WHAT TO DO: Write out all the data verbatim. Skip images.

SUPPLIED ENTRIES:
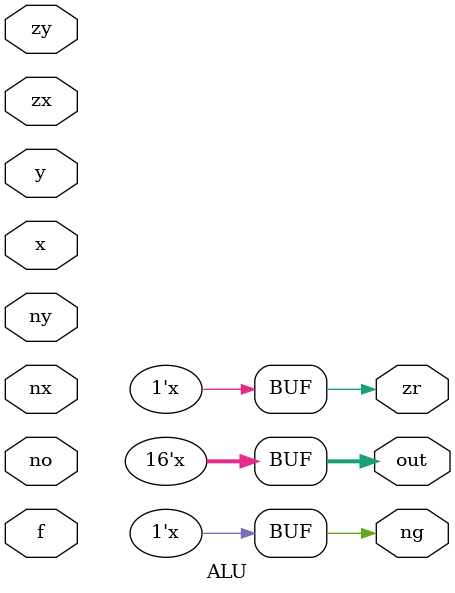
<source format=v>
module ALU (
  input [15:0] x,
  input [15:0] y,
  input zx, nx, zy, ny, f, no,
  output [15:0] out,
  output zr, ng
);

  wire [15:0] x_output, y_output;

  //if(zx==1)x_output(all->0)
  //else if(nx==1)x_output=not(x)
  //else x_output=x
  assign x_output = (zx) ? 16'b0 : (nx) ? ~x : x; 

  //if(zy=1)y_output(all->0)
  //else if(ny==1)y_output=not(y)
  //else y_output=y
  assign y_output = (zy) ? 16'b0 : (ny) ? ~y : y; 


  always @* begin
    if (f) //f=1
      out = x_output + y_output;

    else //f=0
      out = x_output & y_output;
  end

  always @* begin
    if (no)
      out = ~out; //if(no==1)not(out)
  end

  always @* begin
    zr = (out == 16'b0);
  end

  always @* begin
    ng = (out < 0);
  end

endmodule

</source>
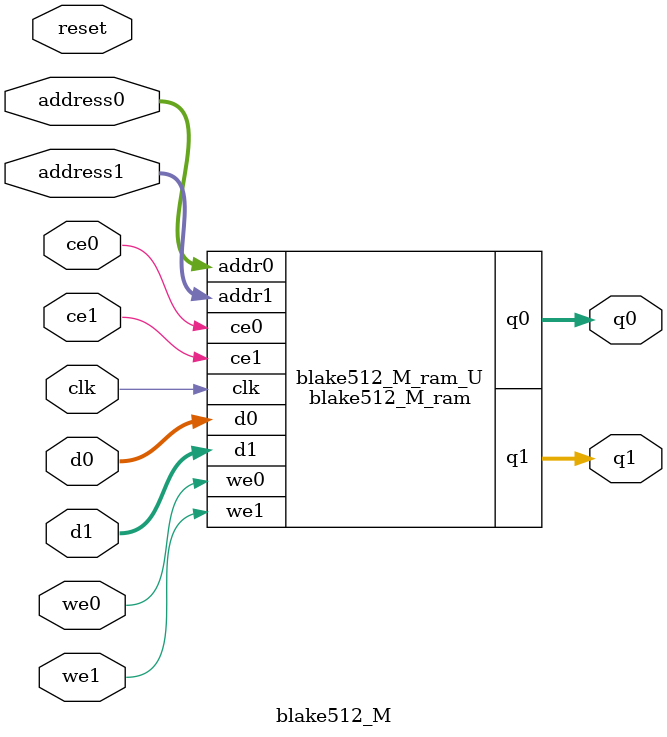
<source format=v>

`timescale 1 ns / 1 ps
module blake512_M_ram (addr0, ce0, d0, we0, q0, addr1, ce1, d1, we1, q1,  clk);

parameter DWIDTH = 64;
parameter AWIDTH = 4;
parameter MEM_SIZE = 16;

input[AWIDTH-1:0] addr0;
input ce0;
input[DWIDTH-1:0] d0;
input we0;
output reg[DWIDTH-1:0] q0;
input[AWIDTH-1:0] addr1;
input ce1;
input[DWIDTH-1:0] d1;
input we1;
output reg[DWIDTH-1:0] q1;
input clk;

(* ram_style = "block" *)reg [DWIDTH-1:0] ram[0:MEM_SIZE-1];




always @(posedge clk)  
begin 
    if (ce0) 
    begin
        if (we0) 
        begin 
            ram[addr0] <= d0; 
            q0 <= d0;
        end 
        else 
            q0 <= ram[addr0];
    end
end


always @(posedge clk)  
begin 
    if (ce1) 
    begin
        if (we1) 
        begin 
            ram[addr1] <= d1; 
            q1 <= d1;
        end 
        else 
            q1 <= ram[addr1];
    end
end


endmodule


`timescale 1 ns / 1 ps
module blake512_M(
    reset,
    clk,
    address0,
    ce0,
    we0,
    d0,
    q0,
    address1,
    ce1,
    we1,
    d1,
    q1);

parameter DataWidth = 32'd64;
parameter AddressRange = 32'd16;
parameter AddressWidth = 32'd4;
input reset;
input clk;
input[AddressWidth - 1:0] address0;
input ce0;
input we0;
input[DataWidth - 1:0] d0;
output[DataWidth - 1:0] q0;
input[AddressWidth - 1:0] address1;
input ce1;
input we1;
input[DataWidth - 1:0] d1;
output[DataWidth - 1:0] q1;



blake512_M_ram blake512_M_ram_U(
    .clk( clk ),
    .addr0( address0 ),
    .ce0( ce0 ),
    .d0( d0 ),
    .we0( we0 ),
    .q0( q0 ),
    .addr1( address1 ),
    .ce1( ce1 ),
    .d1( d1 ),
    .we1( we1 ),
    .q1( q1 ));

endmodule


</source>
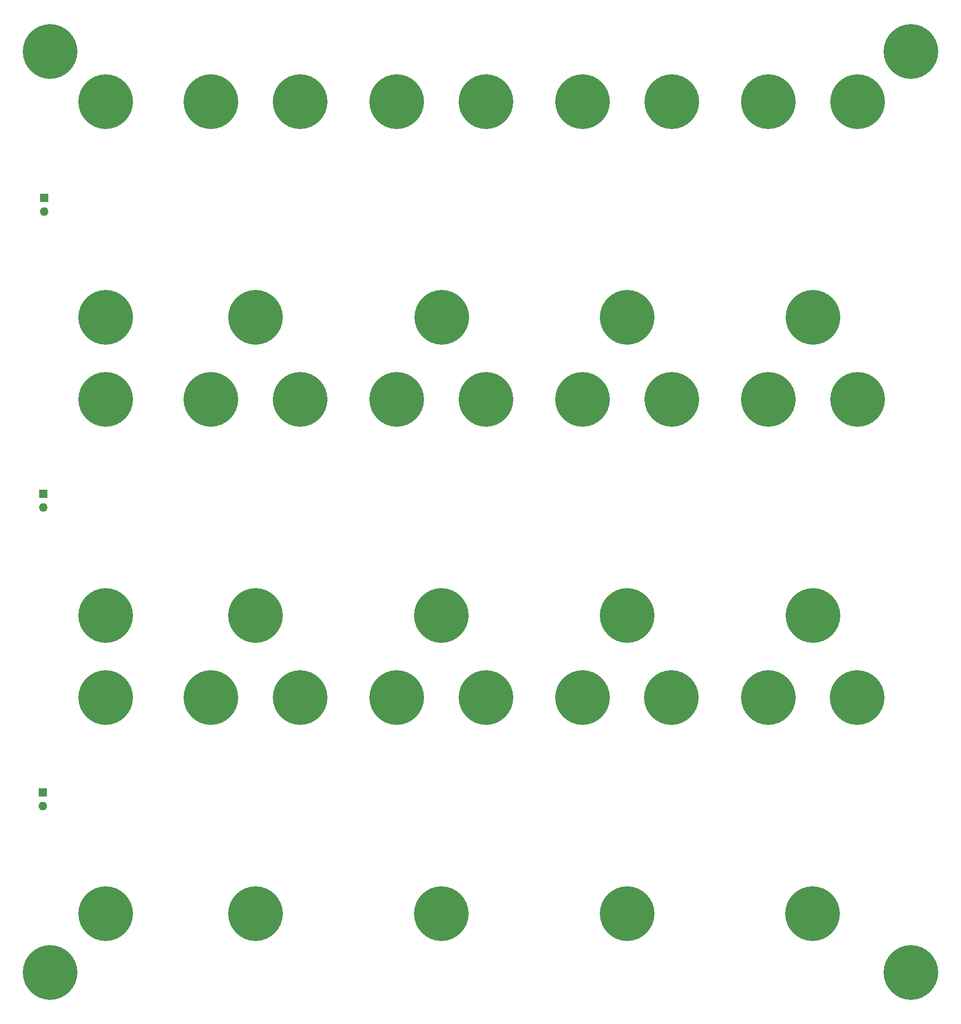
<source format=gbr>
%TF.GenerationSoftware,KiCad,Pcbnew,(5.1.9)-1*%
%TF.CreationDate,2021-07-24T23:41:22+02:00*%
%TF.ProjectId,RelayControls-HPK,52656c61-7943-46f6-9e74-726f6c732d48,V0.1*%
%TF.SameCoordinates,Original*%
%TF.FileFunction,Soldermask,Bot*%
%TF.FilePolarity,Negative*%
%FSLAX46Y46*%
G04 Gerber Fmt 4.6, Leading zero omitted, Abs format (unit mm)*
G04 Created by KiCad (PCBNEW (5.1.9)-1) date 2021-07-24 23:41:22*
%MOMM*%
%LPD*%
G01*
G04 APERTURE LIST*
%ADD10R,1.600000X1.600000*%
%ADD11O,1.600000X1.600000*%
%ADD12C,10.160000*%
G04 APERTURE END LIST*
D10*
%TO.C,D2*%
X26850000Y-56200000D03*
D11*
X26850000Y-58740000D03*
%TD*%
%TO.C,D4*%
X26743629Y-113665000D03*
D10*
X26743629Y-111125000D03*
%TD*%
%TO.C,D6*%
X26638629Y-166600000D03*
D11*
X26638629Y-169140000D03*
%TD*%
D12*
%TO.C,RED*%
X28000000Y-29000000D03*
%TD*%
%TO.C,BLACK*%
X188000000Y-200000000D03*
%TD*%
%TO.C,BLACK*%
X38300000Y-78350000D03*
%TD*%
%TO.C,BLACK*%
X66200000Y-78350000D03*
%TD*%
%TO.C,BLACK*%
X135250000Y-78375000D03*
%TD*%
%TO.C,BLACK*%
X100750000Y-78350000D03*
%TD*%
%TO.C,BLACK*%
X169775000Y-78375000D03*
%TD*%
%TO.C,RED*%
X38300000Y-38350000D03*
%TD*%
%TO.C,BLACK*%
X74475000Y-38350000D03*
%TD*%
%TO.C,BLACK*%
X57900000Y-38350000D03*
%TD*%
%TO.C,BLACK*%
X143525000Y-38355000D03*
%TD*%
%TO.C,BLACK*%
X126970000Y-38355000D03*
%TD*%
%TO.C,BLACK*%
X109040000Y-38355000D03*
%TD*%
%TO.C,BLACK*%
X92445000Y-38355000D03*
%TD*%
%TO.C,BLACK*%
X178070000Y-38350000D03*
%TD*%
%TO.C,BLACK*%
X161495000Y-38350000D03*
%TD*%
%TO.C,BLACK*%
X38275000Y-133750000D03*
%TD*%
%TO.C,BLACK*%
X135252500Y-133750000D03*
%TD*%
%TO.C,BLACK*%
X66182500Y-133750000D03*
%TD*%
%TO.C,BLACK*%
X100700000Y-133750000D03*
%TD*%
%TO.C,BLACK*%
X169777500Y-133750000D03*
%TD*%
%TO.C,RED*%
X38300000Y-93645000D03*
%TD*%
%TO.C,BLACK*%
X143525000Y-93645000D03*
%TD*%
%TO.C,BLACK*%
X126970000Y-93645000D03*
%TD*%
%TO.C,BLACK*%
X74475000Y-93645000D03*
%TD*%
%TO.C,BLACK*%
X57900000Y-93645000D03*
%TD*%
%TO.C,BLACK*%
X109000000Y-93645000D03*
%TD*%
%TO.C,BLACK*%
X92425000Y-93645000D03*
%TD*%
%TO.C,BLACK*%
X178070000Y-93645000D03*
%TD*%
%TO.C,BLACK*%
X161495000Y-93645000D03*
%TD*%
%TO.C,BLACK*%
X38275000Y-189155000D03*
%TD*%
%TO.C,BLACK*%
X135227500Y-189155000D03*
%TD*%
%TO.C,BLACK*%
X66157500Y-189155000D03*
%TD*%
%TO.C,BLACK*%
X100682500Y-189155000D03*
%TD*%
%TO.C,BLACK*%
X169752500Y-189155000D03*
%TD*%
%TO.C,RED*%
X38275000Y-149025000D03*
%TD*%
%TO.C,BLACK*%
X143500000Y-149025000D03*
%TD*%
%TO.C,BLACK*%
X126945000Y-149025000D03*
%TD*%
%TO.C,BLACK*%
X74450000Y-149025000D03*
%TD*%
%TO.C,BLACK*%
X57875000Y-149025000D03*
%TD*%
%TO.C,BLACK*%
X108975000Y-149000000D03*
%TD*%
%TO.C,BLACK*%
X92400000Y-149025000D03*
%TD*%
%TO.C,BLACK*%
X178045000Y-149025000D03*
%TD*%
%TO.C,BLACK*%
X161470000Y-149025000D03*
%TD*%
%TO.C,RED*%
X188000000Y-29000000D03*
%TD*%
%TO.C,BLACK*%
X28000000Y-200000000D03*
%TD*%
M02*

</source>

RESULT OF THIS EXERCISE:
<source format=v>
module ALU (
  input [15:0] x,
  input [15:0] y,
  input zx, nx, zy, ny, f, no,
  output [15:0] out,
  output zr, ng
);

  wire [15:0] x_output, y_output;

  //if(zx==1)x_output(all->0)
  //else if(nx==1)x_output=not(x)
  //else x_output=x
  assign x_output = (zx) ? 16'b0 : (nx) ? ~x : x; 

  //if(zy=1)y_output(all->0)
  //else if(ny==1)y_output=not(y)
  //else y_output=y
  assign y_output = (zy) ? 16'b0 : (ny) ? ~y : y; 


  always @* begin
    if (f) //f=1
      out = x_output + y_output;

    else //f=0
      out = x_output & y_output;
  end

  always @* begin
    if (no)
      out = ~out; //if(no==1)not(out)
  end

  always @* begin
    zr = (out == 16'b0);
  end

  always @* begin
    ng = (out < 0);
  end

endmodule

</source>
<source format=v>

`timescale 1 ns / 1 ps
module blake512_M_ram (addr0, ce0, d0, we0, q0, addr1, ce1, d1, we1, q1,  clk);

parameter DWIDTH = 64;
parameter AWIDTH = 4;
parameter MEM_SIZE = 16;

input[AWIDTH-1:0] addr0;
input ce0;
input[DWIDTH-1:0] d0;
input we0;
output reg[DWIDTH-1:0] q0;
input[AWIDTH-1:0] addr1;
input ce1;
input[DWIDTH-1:0] d1;
input we1;
output reg[DWIDTH-1:0] q1;
input clk;

(* ram_style = "block" *)reg [DWIDTH-1:0] ram[0:MEM_SIZE-1];




always @(posedge clk)  
begin 
    if (ce0) 
    begin
        if (we0) 
        begin 
            ram[addr0] <= d0; 
            q0 <= d0;
        end 
        else 
            q0 <= ram[addr0];
    end
end


always @(posedge clk)  
begin 
    if (ce1) 
    begin
        if (we1) 
        begin 
            ram[addr1] <= d1; 
            q1 <= d1;
        end 
        else 
            q1 <= ram[addr1];
    end
end


endmodule


`timescale 1 ns / 1 ps
module blake512_M(
    reset,
    clk,
    address0,
    ce0,
    we0,
    d0,
    q0,
    address1,
    ce1,
    we1,
    d1,
    q1);

parameter DataWidth = 32'd64;
parameter AddressRange = 32'd16;
parameter AddressWidth = 32'd4;
input reset;
input clk;
input[AddressWidth - 1:0] address0;
input ce0;
input we0;
input[DataWidth - 1:0] d0;
output[DataWidth - 1:0] q0;
input[AddressWidth - 1:0] address1;
input ce1;
input we1;
input[DataWidth - 1:0] d1;
output[DataWidth - 1:0] q1;



blake512_M_ram blake512_M_ram_U(
    .clk( clk ),
    .addr0( address0 ),
    .ce0( ce0 ),
    .d0( d0 ),
    .we0( we0 ),
    .q0( q0 ),
    .addr1( address1 ),
    .ce1( ce1 ),
    .d1( d1 ),
    .we1( we1 ),
    .q1( q1 ));

endmodule


</source>
<source format=gbr>
%TF.GenerationSoftware,KiCad,Pcbnew,(5.1.9)-1*%
%TF.CreationDate,2021-07-24T23:41:22+02:00*%
%TF.ProjectId,RelayControls-HPK,52656c61-7943-46f6-9e74-726f6c732d48,V0.1*%
%TF.SameCoordinates,Original*%
%TF.FileFunction,Soldermask,Bot*%
%TF.FilePolarity,Negative*%
%FSLAX46Y46*%
G04 Gerber Fmt 4.6, Leading zero omitted, Abs format (unit mm)*
G04 Created by KiCad (PCBNEW (5.1.9)-1) date 2021-07-24 23:41:22*
%MOMM*%
%LPD*%
G01*
G04 APERTURE LIST*
%ADD10R,1.600000X1.600000*%
%ADD11O,1.600000X1.600000*%
%ADD12C,10.160000*%
G04 APERTURE END LIST*
D10*
%TO.C,D2*%
X26850000Y-56200000D03*
D11*
X26850000Y-58740000D03*
%TD*%
%TO.C,D4*%
X26743629Y-113665000D03*
D10*
X26743629Y-111125000D03*
%TD*%
%TO.C,D6*%
X26638629Y-166600000D03*
D11*
X26638629Y-169140000D03*
%TD*%
D12*
%TO.C,RED*%
X28000000Y-29000000D03*
%TD*%
%TO.C,BLACK*%
X188000000Y-200000000D03*
%TD*%
%TO.C,BLACK*%
X38300000Y-78350000D03*
%TD*%
%TO.C,BLACK*%
X66200000Y-78350000D03*
%TD*%
%TO.C,BLACK*%
X135250000Y-78375000D03*
%TD*%
%TO.C,BLACK*%
X100750000Y-78350000D03*
%TD*%
%TO.C,BLACK*%
X169775000Y-78375000D03*
%TD*%
%TO.C,RED*%
X38300000Y-38350000D03*
%TD*%
%TO.C,BLACK*%
X74475000Y-38350000D03*
%TD*%
%TO.C,BLACK*%
X57900000Y-38350000D03*
%TD*%
%TO.C,BLACK*%
X143525000Y-38355000D03*
%TD*%
%TO.C,BLACK*%
X126970000Y-38355000D03*
%TD*%
%TO.C,BLACK*%
X109040000Y-38355000D03*
%TD*%
%TO.C,BLACK*%
X92445000Y-38355000D03*
%TD*%
%TO.C,BLACK*%
X178070000Y-38350000D03*
%TD*%
%TO.C,BLACK*%
X161495000Y-38350000D03*
%TD*%
%TO.C,BLACK*%
X38275000Y-133750000D03*
%TD*%
%TO.C,BLACK*%
X135252500Y-133750000D03*
%TD*%
%TO.C,BLACK*%
X66182500Y-133750000D03*
%TD*%
%TO.C,BLACK*%
X100700000Y-133750000D03*
%TD*%
%TO.C,BLACK*%
X169777500Y-133750000D03*
%TD*%
%TO.C,RED*%
X38300000Y-93645000D03*
%TD*%
%TO.C,BLACK*%
X143525000Y-93645000D03*
%TD*%
%TO.C,BLACK*%
X126970000Y-93645000D03*
%TD*%
%TO.C,BLACK*%
X74475000Y-93645000D03*
%TD*%
%TO.C,BLACK*%
X57900000Y-93645000D03*
%TD*%
%TO.C,BLACK*%
X109000000Y-93645000D03*
%TD*%
%TO.C,BLACK*%
X92425000Y-93645000D03*
%TD*%
%TO.C,BLACK*%
X178070000Y-93645000D03*
%TD*%
%TO.C,BLACK*%
X161495000Y-93645000D03*
%TD*%
%TO.C,BLACK*%
X38275000Y-189155000D03*
%TD*%
%TO.C,BLACK*%
X135227500Y-189155000D03*
%TD*%
%TO.C,BLACK*%
X66157500Y-189155000D03*
%TD*%
%TO.C,BLACK*%
X100682500Y-189155000D03*
%TD*%
%TO.C,BLACK*%
X169752500Y-189155000D03*
%TD*%
%TO.C,RED*%
X38275000Y-149025000D03*
%TD*%
%TO.C,BLACK*%
X143500000Y-149025000D03*
%TD*%
%TO.C,BLACK*%
X126945000Y-149025000D03*
%TD*%
%TO.C,BLACK*%
X74450000Y-149025000D03*
%TD*%
%TO.C,BLACK*%
X57875000Y-149025000D03*
%TD*%
%TO.C,BLACK*%
X108975000Y-149000000D03*
%TD*%
%TO.C,BLACK*%
X92400000Y-149025000D03*
%TD*%
%TO.C,BLACK*%
X178045000Y-149025000D03*
%TD*%
%TO.C,BLACK*%
X161470000Y-149025000D03*
%TD*%
%TO.C,RED*%
X188000000Y-29000000D03*
%TD*%
%TO.C,BLACK*%
X28000000Y-200000000D03*
%TD*%
M02*

</source>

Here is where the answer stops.